__Ziel der Aufgabe__:
Greife den Text über das barocke Salzburg nach seinem letzten Satz auf und schreibe ihn weiter.

Barockes Salzburg
Vermächtnis der Fürst-Erzbischöfe
Text: Emely Nobis / Bild: Frits Roest

Aussicht auf das Domquartier vom Mönchsberg

Residenzplatz
Salzburg verdankt, wie der Name schon sagt, ihre Entstehung und ihren Reichtum dem Salz. Das „weiße Gold“ wurde an mehreren Orten in der Gegend abgebaut. Um 696 schenkte Herzog Theodo II. von Bayern, der durch den Salzhandel reich geworden war, dem fränkischen Missionar Rupert die ehemalige römische Siedlung Luvavum mit dem Auftrag und dem Geld, hier eine Kirche und Klöster zu bauen. Damit ist Rupert der Gründer und der erste Bischof von Salzburg. Der heutige Name der Stadt erscheint erst nach seinem Tod – um 755 – in schriftlichen Quellen. Nicht viel später, 798, wurde Salzburg zum Erzbistum des Herzogtums Bayern erhoben.
Ein Wendepunkt in der Geschichte ist das Jahr 1328. In diesem Jahr trennt sich Salzburg von Bayern und wird ein eigenständiges Erzbistum innerhalb des Heiligen Römischen Reiches. Von diesem Zeitpunkt an üben die Erzbischöfe sowohl geistliche als auch weltliche Macht aus. Mit dem enormen Reichtum, den diese Fürsterzbischöfe durch (Salz-)Bergbau und Handel anhäuften, errichteten sie die vielen Kirchen, Klöster, Paläste und Residenzen, die noch heute das barocke Erscheinungsbild des Stadtzentrums bestimmen, das als Ganzes auf der UNESCO-Liste des Weltkulturerbes steht.
DomQuartier: Prunk und Glamour

Aussicht auf das Domquartier von der Festungsgasse
Das DomQuartier ist der Ort, an dem seit Jahrhunderten das politische und kulturelle Herz der Stadt schlägt. Der heutige Museumskomplex umfasst die Prunkräume der ehemaligen Wohn- und Arbeitsräume des Bischofs, die Residenzgalerie, die Kathedrale und das Museum des Benediktinerklosters St. Peter. Während die Gebäude früher nur einzeln besichtigt werden konnten, sind sie seit 2014 durch ein System von Korridoren in den Obergeschossen miteinander verbunden und man kann, wie zu Zeiten der Fürsterzbischöfe, von einem Gebäude zum nächsten gelangen. „Auf diese Weise konnten sie durch das Stadtzentrum laufen, ohne von den Menschen gesehen zu werden“, sagt die Sprecherin vom DomQuartier Sabine Krohn. „Dass sie das wollten, war verständlich. Sobald sich ein Fürsterzbischof unter das Volk begab, mussten ihm laut Protokoll zwei ‚Verkünder‘ vorausgehen, und sofort entstand eine ganze Prozession – weil alle ihn sehen oder etwas von ihm verlangen wollten“.

__Verfügbare Daten__:
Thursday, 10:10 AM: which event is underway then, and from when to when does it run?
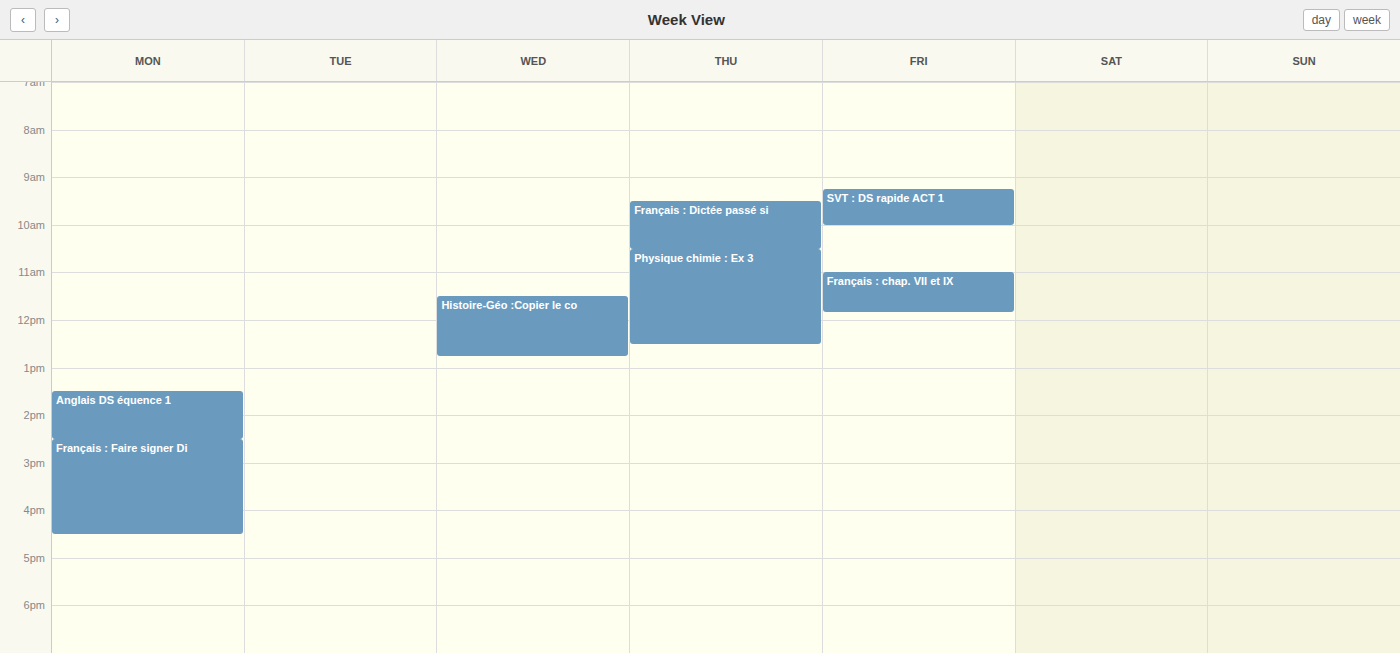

__Antwort__:
Domquartier und Festung
Der Rundgang durch das DomQuartier vermittelt einen guten Eindruck vom Leben und Treiben der Fürsterzbischöfe. Nehmen Sie zum Beispiel die fünfzehn Ausstellungsräume in der Residenz, von wo aus sie ihre weltliche Macht ausübten, Konzerte und Feste gaben und Audienz hielten in einem repräsentativen Bett. Marmorböden, Stuck- und Freskodecken und imposante Türen zeugen von fünf Jahrhunderten der Pracht. Der imposante große Carabinieri-Saal (in dem Mozart als kleiner Junge Klavierkonzerte gab) wurde während der Regierungszeit von Wolf Dietrich von Raitenau (1587-1612), einem der wichtigsten „Architekten“ der Stadt, erbaut. Krohn: „Wolf Dietrich orientierte sich sehr stark an Italien und holte Baumeister aus diesem Land nach Salzburg, um die mittelalterliche Stadt mit ihren engen Gassen in ein barockes Juwel mit pompösen Gebäuden und großen Plätzen zu verwandeln. Um Platz zu schaffen, ließ er ganze Straßenzüge abreißen, und ein Teil der Bevölkerung wurde mit zum Teil roher Gewalt aus den Häusern vertrieben. Auf dem Hof und den Plätzen um die Residenz herum liefen Rinder, Hühner, Schweine und andere Tiere herum, und es wurde Gemüse angebaut, weil die Bischöfe sich selbst versorgen wollten, um Belagerungen überstehen zu können“.

Schloss Mirabell
Wolf Dietrich ließ auch Schloss Mirabell im Zentrum Salzburgs errichten, als Heimstätte für seine geliebte Salome Alt, mit der er fünfzehn Kinder hatte. „Dass die Bischöfe keineswegs Heilige waren, zeigt sich auch an den vielen Skulpturen und Aktgemälden im DomQuartier. Alles natürlich unter dem Deckmantel der antiken Kunst“, sagt Krohn.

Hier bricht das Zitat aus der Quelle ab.